Singles is on. Grunge nolstagia is here. Son of RML looks really cool in his khakis, flannel shirt and skate shoes. OTH, he was impressed to find a Massive Attack cd in the stacks. I told him I’d been looking for it for months.

@redmanlaw: LA Times: “The wind-chill factor of 25 degrees at Autzen Stadium…”

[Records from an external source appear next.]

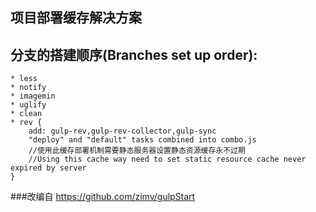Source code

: ## 项目部署缓存解决方案

## 分支的搭建顺序(Branches set up order):
	* less
	* notify
	* imagemin
	* uglify
	* clean
	* rev {
		add: gulp-rev,gulp-rev-collector,gulp-sync
		"deploy" and "default" tasks combined into combo.js
		//使用此缓存部署机制需要静态服务器设置静态资源缓存永不过期
		//Using this cache way need to set static resource cache never expired by server
	}

###改编自 https://github.com/zimv/gulpStart
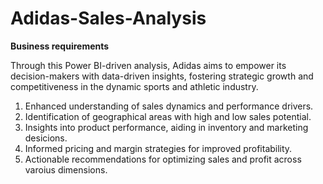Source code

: # Adidas-Sales-Analysis


**Business requirements**

Through this Power BI-driven analysis, Adidas aims to empower its decision-makers with data-driven insights, fostering strategic growth and competitiveness in the dynamic sports and athletic industry.

1. Enhanced understanding of sales dynamics and performance drivers.
2. Identification of geographical areas with high and low sales potential.
3. Insights into product performance, aiding in inventory and marketing desicions.
4. Informed pricing and margin strategies for improved profitability.
5. Actionable recommendations for optimizing sales and profit across varoius dimensions.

Current temperature, Sandy Eggo: 55.

But for the record, I did have to wear socks today. Part of it.

@Benedick: @nojo:

Kubrick was a genius who ended up as a crazy cat lady. I love his earlier films. Strangelove right up to Full Metal Jacket. the Shining was great but I wish some one would make a movie based on the book.
Eyes Wide Shut was a sad travesty. and he did mostly finish it I think. he had simply lost it. and the fact that he anointed Spielburger to do AI seals the deal of his having lost his mind. I read the script of AI in about 1995 when I was at Digital Domain but it kept being put off. while S’burgs movie has some moments it is not the script I read.
most people dont even pick up on the part about it really being about pedophilia. the original script made that much more clear. think about it.
his best friend was a male prostitute.
and the whole stupid stupid STUPID alien part at the end, well dont get me started. that was all Spielburger. the script ended with him sitting at the bottom of the sea staring at the blue fairy (fairy, get it?).